You'd think there might be limits to encouraging the banality of evil, but not on NPR. The supreme crime of Nuremberg (that quaint trial of the 1940s), as eloquently spelled out by US Justice Robert Jackson in his opening statements was the Crime Against Peace:
"A basic provision of the Charter is that to plan, prepare, initiate, or wage a war of aggression, or a war in violation of international treaties, agreements, and assurances, or to conspire or participate in a common plan to do so, is a crime."
Count 2 against the defendants in the trial included:
"All the defendants with divers other persons, during a period of years preceding 8 May 1945, participated in the planning, preparation, initiation, and waging of wars of aggression, which were also wars in violation of international treaties, agreements, and assurances."
So it is that I am really sickened to hear the matter-of-fact tone that NPR uses in discussing the Bush Administration's threats to wage a war of aggression against Iran. Here's Inskeep and Gonyea this morning:
  • Gonyea: "...at a press conference yesterday with European Union leaders - when asked about Iran - the President did not say something he has always said when talking about Iran: that all options are on the table in dealing with the Iranians. It made some of us think that perhaps he had taken the military option off the table. Well, guess what, he was asked about Iran today and he said not once but twice that all options are on the table, so if there was a slight easing of the rhetoric yesterday. It was back in place today.
  • To which Inskeep responds: "But wait a minute. One of the questions here is can the US and Europe agree on how to handle Iran? Is Germany saying that all options are on the table?"
Honestly, if there's another war crimes trial in the future, NPR should have several seats reserved - in the docket. Have these mouthpieces for war ever considered demanding from officials EXACTLY what "all the options" are? Do they include surprise attacks, tactical nuclear weapons, terrorist bombings within Iran, assassination, etc? How do military options square with international laws and treaties?

5 comments:

Anonymous said...

But, but, they were chust followink ordas!

Porter Melmoth said...

Und zeir papers are in orda!

Thanks, Mytwords, for reminding me how tiresome and sickening such Luntz-ish phrases as 'options on the table', 'connect the dots' 'over the top' and other euphemisms for unspeakable acts are. Plus, when the clubby Press embraces them, it increases their complicity with the sources of power. All sorts of heinous items can be contained in one string of innocuous-sounding and catchy buzzwords.
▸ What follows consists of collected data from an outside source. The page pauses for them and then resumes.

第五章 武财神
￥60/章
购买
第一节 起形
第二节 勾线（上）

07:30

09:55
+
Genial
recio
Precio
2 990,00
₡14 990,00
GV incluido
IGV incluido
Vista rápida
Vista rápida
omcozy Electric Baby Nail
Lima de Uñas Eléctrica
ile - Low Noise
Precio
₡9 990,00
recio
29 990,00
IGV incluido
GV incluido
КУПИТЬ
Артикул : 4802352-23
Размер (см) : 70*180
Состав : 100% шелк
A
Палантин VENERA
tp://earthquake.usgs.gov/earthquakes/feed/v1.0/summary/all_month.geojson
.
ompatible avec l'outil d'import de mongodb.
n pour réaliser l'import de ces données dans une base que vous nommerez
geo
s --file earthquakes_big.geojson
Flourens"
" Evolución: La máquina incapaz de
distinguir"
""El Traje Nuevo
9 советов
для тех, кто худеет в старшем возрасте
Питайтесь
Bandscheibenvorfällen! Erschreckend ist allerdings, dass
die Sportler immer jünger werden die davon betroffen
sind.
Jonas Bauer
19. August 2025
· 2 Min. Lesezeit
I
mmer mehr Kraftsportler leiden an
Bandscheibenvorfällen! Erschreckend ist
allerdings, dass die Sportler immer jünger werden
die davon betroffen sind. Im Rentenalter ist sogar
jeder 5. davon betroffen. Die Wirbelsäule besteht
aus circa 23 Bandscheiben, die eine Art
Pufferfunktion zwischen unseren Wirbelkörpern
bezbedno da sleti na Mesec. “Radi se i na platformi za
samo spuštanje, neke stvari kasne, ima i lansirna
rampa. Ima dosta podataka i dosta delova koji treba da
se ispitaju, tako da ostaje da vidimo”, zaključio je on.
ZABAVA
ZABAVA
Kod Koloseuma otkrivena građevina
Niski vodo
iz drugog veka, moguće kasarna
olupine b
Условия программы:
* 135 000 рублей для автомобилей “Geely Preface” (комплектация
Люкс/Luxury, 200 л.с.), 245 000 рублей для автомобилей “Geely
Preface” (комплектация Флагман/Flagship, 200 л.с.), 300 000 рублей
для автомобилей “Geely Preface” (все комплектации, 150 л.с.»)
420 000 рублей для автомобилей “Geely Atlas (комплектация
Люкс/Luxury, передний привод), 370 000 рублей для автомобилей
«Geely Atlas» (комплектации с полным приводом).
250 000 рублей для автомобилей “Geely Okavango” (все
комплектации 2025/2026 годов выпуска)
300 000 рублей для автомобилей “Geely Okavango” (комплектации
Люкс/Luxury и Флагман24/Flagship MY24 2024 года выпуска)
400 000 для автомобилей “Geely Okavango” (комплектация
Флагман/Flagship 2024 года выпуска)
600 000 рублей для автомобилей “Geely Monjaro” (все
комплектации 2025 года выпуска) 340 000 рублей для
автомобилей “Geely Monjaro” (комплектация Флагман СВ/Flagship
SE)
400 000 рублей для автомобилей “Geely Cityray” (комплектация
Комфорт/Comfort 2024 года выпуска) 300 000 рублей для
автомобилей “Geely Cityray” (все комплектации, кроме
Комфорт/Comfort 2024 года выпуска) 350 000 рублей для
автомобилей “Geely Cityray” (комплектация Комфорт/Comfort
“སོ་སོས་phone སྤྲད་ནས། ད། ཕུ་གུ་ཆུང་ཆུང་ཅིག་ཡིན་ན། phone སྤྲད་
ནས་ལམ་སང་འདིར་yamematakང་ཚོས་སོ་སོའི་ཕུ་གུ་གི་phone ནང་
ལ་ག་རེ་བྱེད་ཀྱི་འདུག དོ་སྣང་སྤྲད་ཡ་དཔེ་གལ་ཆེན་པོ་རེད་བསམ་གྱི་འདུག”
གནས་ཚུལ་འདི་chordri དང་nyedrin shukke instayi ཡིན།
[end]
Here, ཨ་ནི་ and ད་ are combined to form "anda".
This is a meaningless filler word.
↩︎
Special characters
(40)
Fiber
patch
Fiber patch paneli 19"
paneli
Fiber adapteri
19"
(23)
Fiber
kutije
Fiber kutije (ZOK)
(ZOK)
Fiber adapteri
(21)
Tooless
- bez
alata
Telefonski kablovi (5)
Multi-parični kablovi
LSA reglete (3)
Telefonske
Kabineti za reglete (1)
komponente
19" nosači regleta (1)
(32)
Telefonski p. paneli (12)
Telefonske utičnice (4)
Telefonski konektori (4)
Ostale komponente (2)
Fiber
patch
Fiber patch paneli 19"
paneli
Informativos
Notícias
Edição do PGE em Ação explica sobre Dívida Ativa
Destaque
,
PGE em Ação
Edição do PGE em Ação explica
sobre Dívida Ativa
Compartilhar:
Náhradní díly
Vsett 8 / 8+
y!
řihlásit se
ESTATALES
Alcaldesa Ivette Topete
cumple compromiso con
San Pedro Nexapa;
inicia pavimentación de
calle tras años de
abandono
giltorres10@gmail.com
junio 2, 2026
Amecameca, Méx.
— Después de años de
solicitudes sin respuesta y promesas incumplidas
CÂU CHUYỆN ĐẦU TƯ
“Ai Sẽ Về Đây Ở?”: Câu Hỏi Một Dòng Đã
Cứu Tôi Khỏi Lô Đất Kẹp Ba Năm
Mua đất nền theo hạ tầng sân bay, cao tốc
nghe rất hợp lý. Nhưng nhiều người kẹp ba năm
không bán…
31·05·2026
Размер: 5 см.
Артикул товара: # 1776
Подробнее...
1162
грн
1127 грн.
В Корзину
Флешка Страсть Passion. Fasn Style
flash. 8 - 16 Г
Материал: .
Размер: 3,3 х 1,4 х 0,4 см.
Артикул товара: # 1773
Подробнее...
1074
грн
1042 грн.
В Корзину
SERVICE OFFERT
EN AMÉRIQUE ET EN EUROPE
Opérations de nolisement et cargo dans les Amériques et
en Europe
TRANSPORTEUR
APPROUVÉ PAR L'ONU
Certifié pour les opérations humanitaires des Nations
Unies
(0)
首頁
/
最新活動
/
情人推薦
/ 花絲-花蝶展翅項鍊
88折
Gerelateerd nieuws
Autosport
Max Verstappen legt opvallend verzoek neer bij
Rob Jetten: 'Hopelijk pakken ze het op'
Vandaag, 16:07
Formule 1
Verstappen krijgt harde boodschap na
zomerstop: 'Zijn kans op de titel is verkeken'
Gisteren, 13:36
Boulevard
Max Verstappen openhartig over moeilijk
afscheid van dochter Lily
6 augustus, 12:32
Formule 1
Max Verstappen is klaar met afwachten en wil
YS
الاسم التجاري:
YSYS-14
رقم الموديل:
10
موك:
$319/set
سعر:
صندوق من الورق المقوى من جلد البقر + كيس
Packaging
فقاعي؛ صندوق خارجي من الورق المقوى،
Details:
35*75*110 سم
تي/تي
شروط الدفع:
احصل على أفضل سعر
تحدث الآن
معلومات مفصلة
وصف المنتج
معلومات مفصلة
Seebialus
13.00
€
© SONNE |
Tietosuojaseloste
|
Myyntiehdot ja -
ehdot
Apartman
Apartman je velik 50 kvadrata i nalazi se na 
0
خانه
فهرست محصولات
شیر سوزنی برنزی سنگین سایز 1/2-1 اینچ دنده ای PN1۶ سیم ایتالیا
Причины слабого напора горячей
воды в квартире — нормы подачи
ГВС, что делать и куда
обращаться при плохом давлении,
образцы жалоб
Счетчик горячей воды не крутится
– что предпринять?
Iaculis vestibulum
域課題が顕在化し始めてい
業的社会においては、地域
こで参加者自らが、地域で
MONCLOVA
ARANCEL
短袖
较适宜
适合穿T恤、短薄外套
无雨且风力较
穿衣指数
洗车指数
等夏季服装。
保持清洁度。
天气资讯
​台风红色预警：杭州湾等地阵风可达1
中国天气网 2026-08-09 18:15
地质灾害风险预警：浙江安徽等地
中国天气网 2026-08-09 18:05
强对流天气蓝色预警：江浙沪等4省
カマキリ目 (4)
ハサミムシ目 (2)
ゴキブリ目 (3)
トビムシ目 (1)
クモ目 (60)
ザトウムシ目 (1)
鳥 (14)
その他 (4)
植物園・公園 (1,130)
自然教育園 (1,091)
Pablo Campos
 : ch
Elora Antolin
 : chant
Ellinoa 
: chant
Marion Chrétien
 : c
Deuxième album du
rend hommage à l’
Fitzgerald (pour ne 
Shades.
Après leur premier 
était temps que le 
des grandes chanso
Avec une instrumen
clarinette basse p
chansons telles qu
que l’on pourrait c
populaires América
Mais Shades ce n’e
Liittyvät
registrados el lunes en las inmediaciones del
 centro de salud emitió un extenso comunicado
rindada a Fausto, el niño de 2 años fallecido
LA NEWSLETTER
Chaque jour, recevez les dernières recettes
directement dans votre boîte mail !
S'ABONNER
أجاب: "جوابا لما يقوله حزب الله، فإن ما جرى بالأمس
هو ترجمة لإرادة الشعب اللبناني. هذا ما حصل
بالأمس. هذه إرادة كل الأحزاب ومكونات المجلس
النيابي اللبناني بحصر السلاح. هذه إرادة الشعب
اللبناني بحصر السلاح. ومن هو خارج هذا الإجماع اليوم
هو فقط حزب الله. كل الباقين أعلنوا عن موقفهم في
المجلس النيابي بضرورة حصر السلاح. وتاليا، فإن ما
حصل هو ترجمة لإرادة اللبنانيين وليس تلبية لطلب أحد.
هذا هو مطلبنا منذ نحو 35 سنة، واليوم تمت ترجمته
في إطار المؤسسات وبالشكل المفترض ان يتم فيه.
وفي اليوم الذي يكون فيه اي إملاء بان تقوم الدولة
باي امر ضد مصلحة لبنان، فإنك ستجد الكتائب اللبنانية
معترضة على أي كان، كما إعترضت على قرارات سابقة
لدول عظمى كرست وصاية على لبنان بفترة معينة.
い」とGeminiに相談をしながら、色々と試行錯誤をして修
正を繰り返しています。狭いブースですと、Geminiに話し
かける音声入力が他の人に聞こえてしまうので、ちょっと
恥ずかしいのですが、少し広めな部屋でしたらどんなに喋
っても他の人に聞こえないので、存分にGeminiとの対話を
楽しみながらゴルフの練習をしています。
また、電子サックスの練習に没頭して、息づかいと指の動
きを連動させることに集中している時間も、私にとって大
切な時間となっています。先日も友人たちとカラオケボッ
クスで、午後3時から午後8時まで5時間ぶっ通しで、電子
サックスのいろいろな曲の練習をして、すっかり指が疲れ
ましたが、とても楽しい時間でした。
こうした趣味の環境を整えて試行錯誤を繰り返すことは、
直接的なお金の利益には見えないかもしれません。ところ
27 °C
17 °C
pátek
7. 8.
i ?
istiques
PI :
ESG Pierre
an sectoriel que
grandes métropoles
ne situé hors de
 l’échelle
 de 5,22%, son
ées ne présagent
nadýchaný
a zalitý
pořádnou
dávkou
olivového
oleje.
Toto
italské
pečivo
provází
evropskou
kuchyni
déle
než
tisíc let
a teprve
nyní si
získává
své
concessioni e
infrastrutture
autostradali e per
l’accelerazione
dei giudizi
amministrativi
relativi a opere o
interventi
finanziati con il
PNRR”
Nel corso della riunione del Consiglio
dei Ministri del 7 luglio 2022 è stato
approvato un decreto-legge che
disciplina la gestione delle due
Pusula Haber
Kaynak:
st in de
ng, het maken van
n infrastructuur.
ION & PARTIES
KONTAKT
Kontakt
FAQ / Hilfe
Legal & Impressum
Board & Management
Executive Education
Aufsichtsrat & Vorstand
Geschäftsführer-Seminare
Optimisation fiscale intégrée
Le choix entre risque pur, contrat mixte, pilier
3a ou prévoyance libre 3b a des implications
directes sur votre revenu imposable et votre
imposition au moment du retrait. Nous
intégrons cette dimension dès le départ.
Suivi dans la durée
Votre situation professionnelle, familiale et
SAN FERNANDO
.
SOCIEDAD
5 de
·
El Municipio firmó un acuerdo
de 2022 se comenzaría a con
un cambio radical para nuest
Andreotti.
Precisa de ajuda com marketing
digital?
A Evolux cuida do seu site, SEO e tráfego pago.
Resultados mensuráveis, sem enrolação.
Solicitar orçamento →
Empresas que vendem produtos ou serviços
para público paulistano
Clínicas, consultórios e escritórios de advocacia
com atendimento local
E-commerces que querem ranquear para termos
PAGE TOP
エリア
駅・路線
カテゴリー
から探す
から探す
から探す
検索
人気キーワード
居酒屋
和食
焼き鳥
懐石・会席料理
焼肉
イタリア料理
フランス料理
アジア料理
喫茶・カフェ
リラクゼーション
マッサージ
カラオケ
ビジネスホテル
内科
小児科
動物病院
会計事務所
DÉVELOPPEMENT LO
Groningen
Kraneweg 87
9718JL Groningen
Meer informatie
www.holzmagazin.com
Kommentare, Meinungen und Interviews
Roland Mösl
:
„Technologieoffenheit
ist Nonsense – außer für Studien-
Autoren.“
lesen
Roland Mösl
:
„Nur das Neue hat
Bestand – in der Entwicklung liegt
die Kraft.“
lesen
Gonyea's worthless kowtow 'coverage' of the White House, always delivered with a crooked smile, almost makes me pine for the Mara Liarsson days (JUST KIDDING!).

Anonymous said...

Woo-wee, parade of the glib, handy catchphrases! Just rolling them off my tongue and into the mic makes me feel so hip, urbane & self-important - and allows me to disconnect from the sharp-edged portent of their meaning...

"level the playing field"
"24-7"
"anytime soon"
"pain at the pump!"


And if I'm not mistaken, I think we were hearing the "table" thang about Iraq during "the runup."

Parroting bastards.

Buzztree said...

Yep. Makes me nauseous. Keep up the good work here, however. You're doing us an immense service in calling out these enablers.

Anonymous said...

I remember thinking as wj clinton first mentioned
'weaponsofmassdestruction' that this was going to be one of those cliches which would inevitably lead to trouble and bullshit. But, hey, who listens to me?